Though we are still in a time of highly variable weather as is typical of April, we can safely put winter weather behind us. As such, and as it is custom here at Capital Weather Gang, it is time to grade our 2010-11 Winter Outlook. Our outlook was broken down into two main facets, temperatures and snowfall.
Here’s a summary in table format of what we predicted versus what actually happened:
|December Temps||-1 to -2 deg||-4.9 deg|
|January Temps||+1 to +2 deg||-1.3 deg|
|February Temps||+2 to +3 deg||+3.6 deg|
|Overall Temps||0 to +1 deg||-0.9 deg|
Now, let’s take a more detailed look at how we did with temperatures.
Our temperature outlook was provided in two parts.
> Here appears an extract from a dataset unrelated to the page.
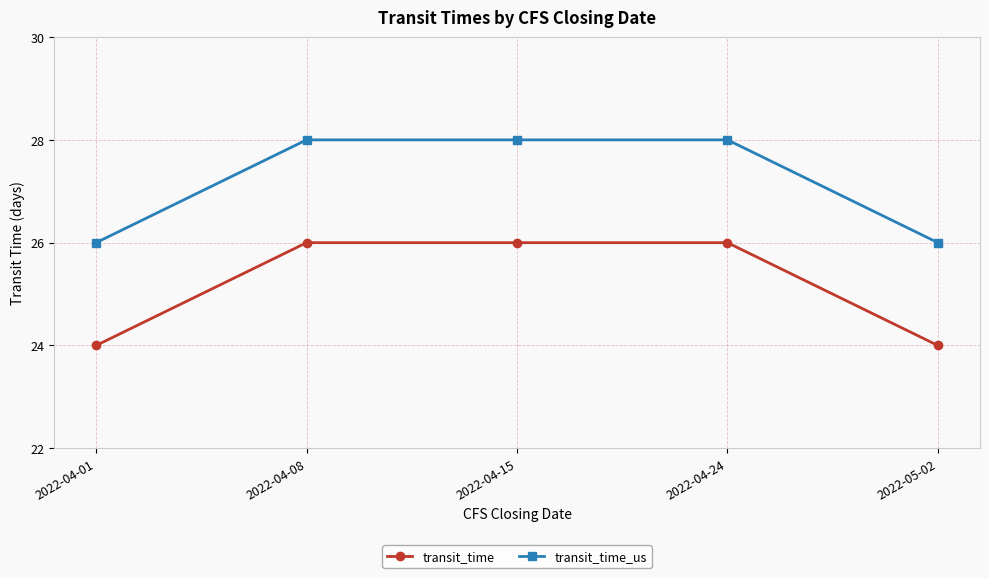

What is the spread (max minus min) of values at 2022-04-15?

2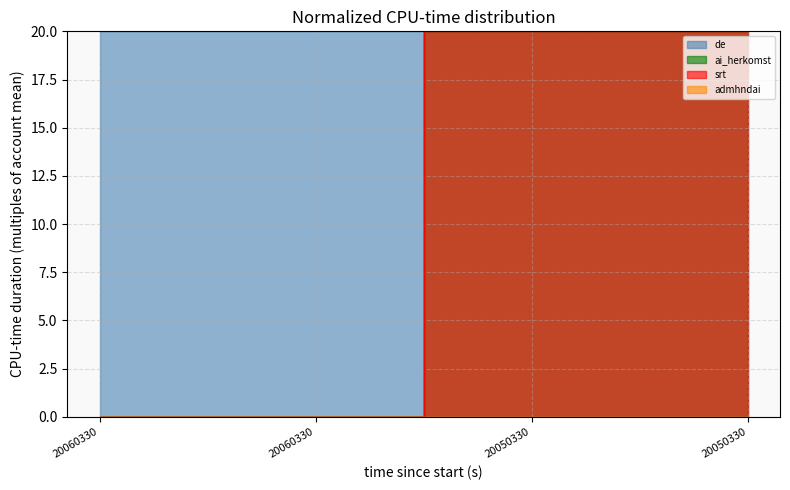

How many values in srt are above zero?

2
A breakdown of the individual months and an overall temperature forecast for the whole winter. Our performance was good, but not great, on both.
In our monthly assessment, we forecast December to be 1 to 2 degrees below normal, January 1 to 2 degrees above normal, and February to be 2 to 3 degrees above normal.
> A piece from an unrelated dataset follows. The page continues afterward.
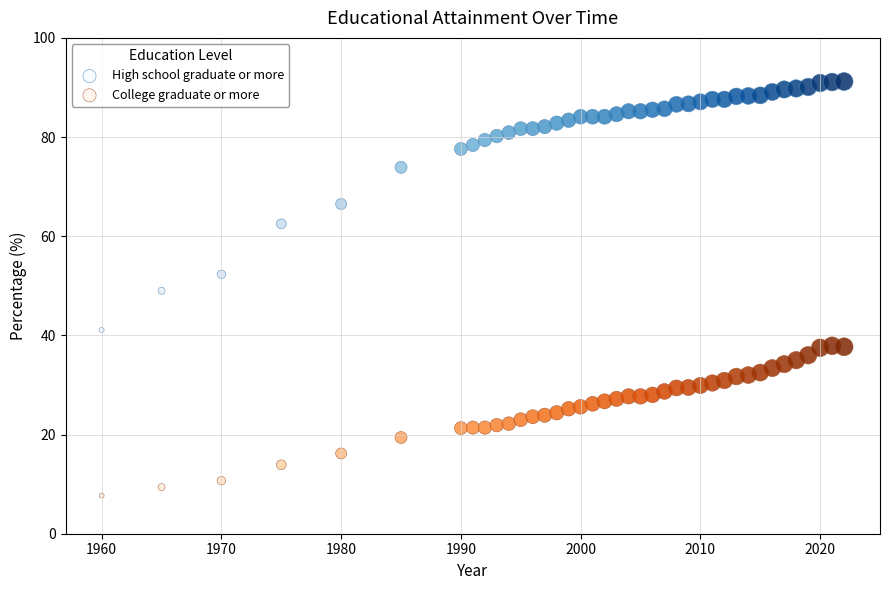

What is the X range (max minus min) for the scatter plot?

62.0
We were correct in predicting December to be colder than normal and the coldest winter month relative to normal, but we underdid the cold. It ended up being almost 5 degrees below normal and our 3rd coldest December in over 40 years. January was a miss for us as it ended up 1.3 degrees below normal. However, as we predicted slightly above and it ended up slightly below, it was not a complete bust. But still a miss. February was our best month as it finished 3.6 degrees above normal which was just outside our range of +2 to +3, so not a bullseye, but very good nonetheless.
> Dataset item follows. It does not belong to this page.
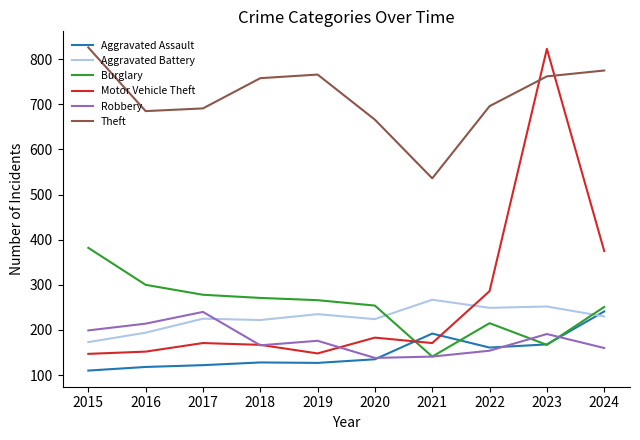

At which label does Burglary reach its peak?

2015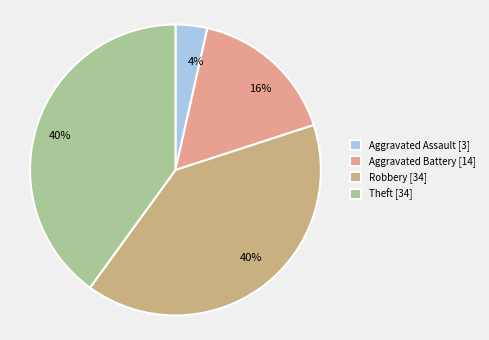

How many segments does this pie chart have?

4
Overall, for the December through February period, we called for temperatures to be normal to 1 degree (or slightly) above normal. Winter ended up finishing 0.9 degrees (or slightly) below normal. So we were incorrect in our assessment that winter would lean slightly toward warmer than normal, but did not miss by much.
While there are multiple ways to look at it, it really was the severely cold December that kept winter as a whole on the slightly colder side of normal versus the slightly warmer side. As we suggested was possible in our outlook, the negative North Atlantic Oscillation really performed in December and January and kept us cold.
I would grade the temperature aspect of our outlook a B-/C+. On the positive side, we correctly predicted the coldest to warmest months with respect to normal with December the coldest, February the warmest and January in the middle, and we almost nailed the warm February. This was mitigated by a slight miss on the really cold December, and what I would consider a worse miss on January. Overall, while we were on the wrong side of normal, winter temperatures finished close enough to normal that our assessment was a decent one, if not great.
Our snowfall prediction, like our temperature one, was good at best, but certainly not great. We got the easy prediction right. It did not snow as much as the 2009-10 winter. But we still overdid amounts. Generally, around 70 percent of what we predicted fell across DC metro.
At DCA (Reagan National), we predicted 14” of snowfall, or slightly below normal. 10.1” fell for the season. At IAD, we also predicted a slightly below normal 19”, but only 12.6” fell. At BWI, we predicted an around normal 21” and 14.4” was the seasonal total.
The problem was not the number of events. We actually had 12 discrete snow events, or 3 more than last season’s epic winter. It was that these events were generally moisture starved and thus usually resulted in just dustings up to an inch or two.
We only had one sizable event. The heavy, wet, crippling snow of January 26th in which a general 5-9” fell across the region in a very short time. In order to get to our predicted number, we really needed one other decent 4-8” event across the region and we never got it. Our best chance was likely the 12/26 event that seemed to hit everybody on the East Coast except for our region. Some of you might recall that we were under winter storm warnings that never came to fruition. That near miss among several others is of some consolation, but we still fell somewhat short. Despite the sharply negative NAO in December and January, La Nina still asserted itself, as we suggested, with resultant storm tracks that either cut to our west or left us without ample moisture even when cold air was in place.
In a region where we have such a wide range of what can fall over a season, our predicted numbers really weren’t that bad. Normal to slightly below normal predicted snowfall in actuality ended up being somewhat below normal. I would lean toward a snowfall grade of C+, but I think the miss by less than 4” at DCA merits a B/B-, so overall a B-/C+ for snow.
Overall, we grade our outlook a B-/C+. It was a decent, better-than-average outlook with some high points, and we believe it provided value heading into winter. But there were enough things wrong with it, that while it borders on good, we think falls just a hair short. Let us know what you think.